Kalau aku dianggap biasa, mengapa aku harus mengajar private bahasa Arab dan tafsir di beberapa kelas dan masjid di sekitar Petaling Jaya? Ahh…Sudahlah, Yasmin tahu itu semua. Aku memang anak pondok, background pendidikanku adalah kajian Islam, tapi bukan berarti aku buta ekonomi makro, politik, sosiologi, antropologi dan ilmu umum yang lain. Semua itu dipelajari di bangku kuliah. Pendidikan agama di pondok adalah dasar bagi semua ilmu yang wajib dipelajari oleh Muslim Melayu, seperti juga yang telah diwariskan semua kerajaan Melayu di Nusantara. Aku tak pernah mau menganggap ilmu agama sebagai keterbelakangan dan menghambat sains dan teknologi. Ilmu agama harus menjadi ruh bagi semua ilmu yang kita pelajari.

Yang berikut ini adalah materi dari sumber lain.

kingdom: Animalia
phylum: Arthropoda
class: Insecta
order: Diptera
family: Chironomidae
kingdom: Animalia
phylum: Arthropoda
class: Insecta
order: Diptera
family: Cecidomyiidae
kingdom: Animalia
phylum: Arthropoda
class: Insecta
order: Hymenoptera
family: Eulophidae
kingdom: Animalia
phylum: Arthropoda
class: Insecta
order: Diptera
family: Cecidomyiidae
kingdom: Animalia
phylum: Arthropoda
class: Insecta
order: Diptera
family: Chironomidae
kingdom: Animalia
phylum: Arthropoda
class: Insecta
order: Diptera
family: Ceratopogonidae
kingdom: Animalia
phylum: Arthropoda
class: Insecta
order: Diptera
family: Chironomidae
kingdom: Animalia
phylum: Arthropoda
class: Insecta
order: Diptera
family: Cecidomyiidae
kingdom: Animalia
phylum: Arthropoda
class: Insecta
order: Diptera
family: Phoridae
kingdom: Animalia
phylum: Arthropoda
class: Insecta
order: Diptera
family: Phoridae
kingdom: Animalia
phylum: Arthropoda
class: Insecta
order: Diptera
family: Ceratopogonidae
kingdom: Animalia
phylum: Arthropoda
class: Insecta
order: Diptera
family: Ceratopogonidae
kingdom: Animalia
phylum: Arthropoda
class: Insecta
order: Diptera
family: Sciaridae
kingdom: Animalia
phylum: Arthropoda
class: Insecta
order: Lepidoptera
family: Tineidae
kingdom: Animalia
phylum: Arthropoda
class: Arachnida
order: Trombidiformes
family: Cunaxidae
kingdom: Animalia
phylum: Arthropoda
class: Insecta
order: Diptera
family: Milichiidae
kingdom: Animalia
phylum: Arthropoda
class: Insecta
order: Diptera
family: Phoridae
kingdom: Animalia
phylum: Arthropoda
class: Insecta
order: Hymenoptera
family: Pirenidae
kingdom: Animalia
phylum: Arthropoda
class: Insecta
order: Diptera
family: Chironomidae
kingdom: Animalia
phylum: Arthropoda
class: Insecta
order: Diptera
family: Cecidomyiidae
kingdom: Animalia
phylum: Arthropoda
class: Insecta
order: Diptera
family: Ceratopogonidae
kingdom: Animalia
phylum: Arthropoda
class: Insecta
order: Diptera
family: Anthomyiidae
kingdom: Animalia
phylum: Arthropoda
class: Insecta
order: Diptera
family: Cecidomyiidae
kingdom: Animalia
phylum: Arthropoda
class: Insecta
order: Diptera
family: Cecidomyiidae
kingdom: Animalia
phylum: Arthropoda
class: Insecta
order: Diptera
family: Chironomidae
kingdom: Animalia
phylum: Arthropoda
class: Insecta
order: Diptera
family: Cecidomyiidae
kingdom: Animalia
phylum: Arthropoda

Pernikahanku dengan Yasmin adalah bukti bahwa aku memang layak bersaing dengan kumbang-kumbang Melayu lain yang berharap cinta Yasmin. Aku pernah memukul mundur, seorang mahasiswa Melayu sombong yang berusaha menghina hubunganku dengan Yasmin. Di sebuah kedai kopi, di dekat Bulatan Universiti, di Seksyen 16, Petaling Jaya, aku pernah disiram kopi panas tanda kemarahan mereka karena kekalahan argumentasinya. “Kalau perempuan Indon jadi gundik orang Malaysia banyak lah. Tapi, kalau lelaki Indon menikahi perempuan Malaysia rasanya jarang terjadi. Dan, kamu tak akan mampu!” kata Nik Zaidi kala itu. Aku langsung menyambar ucapannya, “Awak tak pernah baca surat kabar, kah? Awak tak tak tahu kah Perdana Menteri Malaysia pun punya menantu orang Jawa? Atau, awak ini pura-pura tak tahu dan menutupi kekalahan lelaki-lelaki Melayu yang lain?” Jawabanku saat itu dibayar dengan siraman kopi panas ke wajahku. Untung saja, seorang pemilik kedai, Pakcik Rahman, keturunan Mandailing membelaku dan mengusir Nik Zaidi dan kawan-kawannya dari kedai itu.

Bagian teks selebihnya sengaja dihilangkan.